Optimization of the sintering parameters of a biporous copper-nickel composite wick for loop heat pipes

Abstract

This work deals with a multi-faceted objective of decreasing the heat leak to the compensation chamber (CC)/ reservoir of a Loop Heat Pipe (LHP) and simultaneously to utilize this heat to vaporize the liquid in contact with the evaporator by optimizing the fabricating parameters of the wick. In this study, the wick consists of three layers of equal thickness with different compositions of Nickel and Copper with naphthalene added as pore former (30% volume). The various parameters studied are sintering temperature (range of 700–800 °C), and composition gradient across different layers. The effect of these parameters on the wick properties – thermal diffusivity, porosity, permeability, pore radius and evaporation rate were studied. Five wicks with different composition gradient were cold-press sintered at 700 °C, 750 °C and 800 °C for 90 min in an inert atmosphere.

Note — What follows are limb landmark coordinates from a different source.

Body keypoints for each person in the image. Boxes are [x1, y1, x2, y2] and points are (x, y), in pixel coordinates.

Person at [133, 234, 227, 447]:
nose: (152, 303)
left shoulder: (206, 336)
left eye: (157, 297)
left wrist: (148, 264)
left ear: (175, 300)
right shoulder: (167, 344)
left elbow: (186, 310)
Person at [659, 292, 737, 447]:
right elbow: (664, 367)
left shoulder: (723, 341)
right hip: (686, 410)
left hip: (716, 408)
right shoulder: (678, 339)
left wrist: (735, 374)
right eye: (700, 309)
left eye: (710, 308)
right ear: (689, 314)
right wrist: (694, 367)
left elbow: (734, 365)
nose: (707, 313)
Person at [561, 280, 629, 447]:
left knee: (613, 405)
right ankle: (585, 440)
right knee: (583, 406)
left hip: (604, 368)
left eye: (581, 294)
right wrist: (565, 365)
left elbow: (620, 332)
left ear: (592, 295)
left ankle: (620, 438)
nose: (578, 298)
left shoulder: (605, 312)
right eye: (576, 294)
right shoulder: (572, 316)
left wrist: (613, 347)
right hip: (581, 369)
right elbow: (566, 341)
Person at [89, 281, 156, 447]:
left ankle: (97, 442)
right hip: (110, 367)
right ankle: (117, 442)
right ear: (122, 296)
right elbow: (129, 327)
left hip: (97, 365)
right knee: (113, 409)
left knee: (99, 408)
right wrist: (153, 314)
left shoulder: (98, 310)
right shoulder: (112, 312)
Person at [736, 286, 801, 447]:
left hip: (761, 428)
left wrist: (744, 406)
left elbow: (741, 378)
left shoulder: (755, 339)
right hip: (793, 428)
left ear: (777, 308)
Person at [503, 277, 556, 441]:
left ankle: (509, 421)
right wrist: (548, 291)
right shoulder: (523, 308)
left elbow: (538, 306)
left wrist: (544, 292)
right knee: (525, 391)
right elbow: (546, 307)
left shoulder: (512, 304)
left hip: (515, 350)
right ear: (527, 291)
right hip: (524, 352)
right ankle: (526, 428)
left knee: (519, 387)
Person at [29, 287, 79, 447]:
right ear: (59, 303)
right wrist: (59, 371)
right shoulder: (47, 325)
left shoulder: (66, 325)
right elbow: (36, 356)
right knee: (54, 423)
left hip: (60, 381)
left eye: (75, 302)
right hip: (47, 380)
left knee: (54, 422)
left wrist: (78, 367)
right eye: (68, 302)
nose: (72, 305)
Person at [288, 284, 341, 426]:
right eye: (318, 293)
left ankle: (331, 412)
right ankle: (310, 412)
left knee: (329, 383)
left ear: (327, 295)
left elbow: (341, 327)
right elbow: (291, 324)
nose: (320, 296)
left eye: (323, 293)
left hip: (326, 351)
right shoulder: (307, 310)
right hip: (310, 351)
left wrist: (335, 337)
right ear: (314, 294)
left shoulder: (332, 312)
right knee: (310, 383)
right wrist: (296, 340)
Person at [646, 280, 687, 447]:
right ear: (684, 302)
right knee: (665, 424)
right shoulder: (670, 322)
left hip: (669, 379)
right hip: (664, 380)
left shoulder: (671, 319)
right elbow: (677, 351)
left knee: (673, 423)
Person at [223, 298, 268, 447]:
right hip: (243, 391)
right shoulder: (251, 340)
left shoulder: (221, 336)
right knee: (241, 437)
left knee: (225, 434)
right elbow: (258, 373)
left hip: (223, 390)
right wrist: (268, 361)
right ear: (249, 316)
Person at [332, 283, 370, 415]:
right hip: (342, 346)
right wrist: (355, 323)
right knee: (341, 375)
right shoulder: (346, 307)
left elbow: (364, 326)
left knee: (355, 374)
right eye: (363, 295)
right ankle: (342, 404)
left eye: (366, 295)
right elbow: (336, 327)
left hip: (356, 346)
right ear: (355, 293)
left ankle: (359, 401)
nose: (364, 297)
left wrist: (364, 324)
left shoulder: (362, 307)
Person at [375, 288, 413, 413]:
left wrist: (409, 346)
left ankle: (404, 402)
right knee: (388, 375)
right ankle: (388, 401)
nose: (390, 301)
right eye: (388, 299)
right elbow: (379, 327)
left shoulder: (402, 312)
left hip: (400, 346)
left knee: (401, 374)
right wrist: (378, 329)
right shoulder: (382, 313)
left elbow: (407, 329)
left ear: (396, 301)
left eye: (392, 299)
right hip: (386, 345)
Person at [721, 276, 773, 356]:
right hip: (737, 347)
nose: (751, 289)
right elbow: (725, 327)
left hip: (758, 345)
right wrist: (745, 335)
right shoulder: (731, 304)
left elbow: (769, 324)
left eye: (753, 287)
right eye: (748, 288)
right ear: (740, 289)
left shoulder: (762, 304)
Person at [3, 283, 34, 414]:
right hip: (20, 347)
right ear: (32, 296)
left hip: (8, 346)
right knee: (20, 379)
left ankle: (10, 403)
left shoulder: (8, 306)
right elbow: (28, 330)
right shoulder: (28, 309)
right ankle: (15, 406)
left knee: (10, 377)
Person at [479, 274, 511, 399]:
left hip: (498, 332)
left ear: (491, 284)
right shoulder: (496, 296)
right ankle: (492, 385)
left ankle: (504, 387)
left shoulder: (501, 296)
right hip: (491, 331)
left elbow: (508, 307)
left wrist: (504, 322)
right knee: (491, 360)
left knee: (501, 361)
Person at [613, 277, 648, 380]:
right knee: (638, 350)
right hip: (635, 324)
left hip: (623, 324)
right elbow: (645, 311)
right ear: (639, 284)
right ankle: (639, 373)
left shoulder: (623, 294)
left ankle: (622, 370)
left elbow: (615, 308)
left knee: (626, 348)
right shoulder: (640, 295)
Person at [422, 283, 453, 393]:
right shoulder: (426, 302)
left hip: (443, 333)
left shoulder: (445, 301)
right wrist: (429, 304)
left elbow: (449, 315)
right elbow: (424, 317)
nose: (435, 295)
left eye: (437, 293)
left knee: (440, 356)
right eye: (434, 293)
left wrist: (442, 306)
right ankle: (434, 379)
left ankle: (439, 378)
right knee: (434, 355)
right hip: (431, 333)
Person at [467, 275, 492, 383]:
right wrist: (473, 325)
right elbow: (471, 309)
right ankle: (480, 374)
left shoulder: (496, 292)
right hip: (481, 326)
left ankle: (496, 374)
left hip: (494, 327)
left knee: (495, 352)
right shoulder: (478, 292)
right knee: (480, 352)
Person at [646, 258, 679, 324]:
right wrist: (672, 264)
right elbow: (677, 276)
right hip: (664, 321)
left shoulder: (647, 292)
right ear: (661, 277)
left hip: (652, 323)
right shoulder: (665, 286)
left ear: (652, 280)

The permeability of the wicks were determined using falling head permeater and an optimum value of permeability of 1.305 × 10-12 m2 was obtained for a sample of 36.4% mass of Cu. The porosity of the wicks were measured using the Archimede’s principle and the aforementioned wick has a porosity of 44.7% which was found to possess the lowest thermal diffusivity and subsequently highest evaporation rate.